En cuanto leí el comunicado lo primero que vino a mi mente fue el joven “Porro” pues nunca más, después de salir de la preparatoria, convivimos. Quizá alguna vez le miré, yo parado en la calle y él conduciendo una unidad de transporte urbano a través del cual se ganaba la vida.

Pero las veces que –los exjugadores- le mencionábamos al calor de las anécdotas del equipo Daneses o de los estudiantes de la generación había un recuerdo que predominaba por sobre todos. El día que había quedado fuera de la escuela por la calificación reprobatoria que recibió en matemáticas de uno de los maestros “líder corredor” (así le decían al maestro los estudiantes que jugaban americano) pues por las calificaciones reprobatorias que endilgaba a los alumnos lo hacían ser el máximo corredor de estudiantes de la escuela.

Ese día de abril de 1979 me encontré en los pasillos de la escuela al “Porro”, nuestro rudo guardia nariz y a veces linebacker de la categoría intermedia.  “Qué onda Porro, qué andas haciendo”; “Ando buscando a un wey, acompáñame ¿no?” “¡Órale!” y en los salones pares que se ubican en el ala sur del antiquísimo edificio comenzamos a caminar, se paró frente a la puerta del salón 14 y tocó, yo me coloqué atrás de él pero estirando el cuello para ver si conocía a algún alumno de ese grupo.  Le abrió la puerta un joven de nuestra edad y el Porro lo hizo a un lado, abrió la puerta de par en par. El profesor estaba frente al pizarrón de color verde con la mano levantada y el gis en los dedos escribiendo quizá una fórmula matemática.

Yo miré entonces desde atrás del “Porro” al profesor que estaba inmóvil y todavía más petrificado y en color rojizo se quedó cuando el “Porro” preguntó voz en cuello: “¡¡heee razaaaa!! ¿No han visto al Camarón por aquí? (ese era el apodo del maestro). Silencio total y yo desde atrás casi me infarto pues era este uno de los profesores más honorables del plantel. Prosiguió el Porro, “Bueno, pues si lo ven díganle que vaya y ¡Ch…. a su m…! de parte del Porro”

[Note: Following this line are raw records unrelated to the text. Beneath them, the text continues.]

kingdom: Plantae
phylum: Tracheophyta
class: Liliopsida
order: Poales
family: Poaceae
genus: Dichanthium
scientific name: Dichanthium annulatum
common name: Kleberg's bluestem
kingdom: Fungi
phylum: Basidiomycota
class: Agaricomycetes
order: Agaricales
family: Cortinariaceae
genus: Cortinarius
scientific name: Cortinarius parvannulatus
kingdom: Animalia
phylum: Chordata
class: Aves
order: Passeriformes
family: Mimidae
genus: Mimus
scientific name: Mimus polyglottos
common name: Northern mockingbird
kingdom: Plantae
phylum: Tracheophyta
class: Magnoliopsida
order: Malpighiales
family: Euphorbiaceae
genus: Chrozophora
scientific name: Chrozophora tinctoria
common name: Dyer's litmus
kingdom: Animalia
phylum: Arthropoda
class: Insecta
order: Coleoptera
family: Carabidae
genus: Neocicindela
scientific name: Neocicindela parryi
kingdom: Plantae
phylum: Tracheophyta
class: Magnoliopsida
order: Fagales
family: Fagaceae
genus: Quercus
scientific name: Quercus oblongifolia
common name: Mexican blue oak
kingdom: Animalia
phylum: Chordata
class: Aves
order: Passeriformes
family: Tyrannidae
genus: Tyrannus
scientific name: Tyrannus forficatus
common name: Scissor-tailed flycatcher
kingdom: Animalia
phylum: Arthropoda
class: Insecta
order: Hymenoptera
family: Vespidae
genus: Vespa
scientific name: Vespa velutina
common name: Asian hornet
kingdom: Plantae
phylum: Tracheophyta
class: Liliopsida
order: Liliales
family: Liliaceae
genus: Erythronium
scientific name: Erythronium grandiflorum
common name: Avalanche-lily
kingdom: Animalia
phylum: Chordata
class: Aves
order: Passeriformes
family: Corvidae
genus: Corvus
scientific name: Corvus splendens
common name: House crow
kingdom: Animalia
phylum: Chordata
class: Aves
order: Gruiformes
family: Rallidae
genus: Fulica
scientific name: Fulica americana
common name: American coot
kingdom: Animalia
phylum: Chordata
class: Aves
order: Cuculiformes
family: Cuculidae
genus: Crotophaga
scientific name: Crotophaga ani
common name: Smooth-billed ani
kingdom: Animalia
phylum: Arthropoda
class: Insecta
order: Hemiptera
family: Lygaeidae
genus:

Para cuando el Porro estaba terminando de decir eso yo ya estaba en el otro patio tras una endiablada carrera y desde ahí alcancé a ver cómo el Porro cerraba la puerta con calma y se venía caminando por el pasillo cual pistolero del lejano oeste.  Poco después fueron saliendo los alumnos en silencio y orden.

Ese era él, mi compañero de equipo el tremendo Porro, fallecido, ojalá su vida haya cambiado, no lo sé, pero lo que si sé es que aún cuando a estas alturas del juego tratamos de ver la vida desde la óptica de la etapa adulta quizá ya sub 60, más cerca del incen que de otra cosa. No podemos negarnos como parte de una generación que desbordamos normas y preceptos de la buena educación. No hay marcha atrás y los recuerdos siempre estarán ahí no podemos pelearnos con ellos, solo reconciliarnos.  Descanse en paz Jesús Ramiro Méndez Méndez el famoso “Porro”.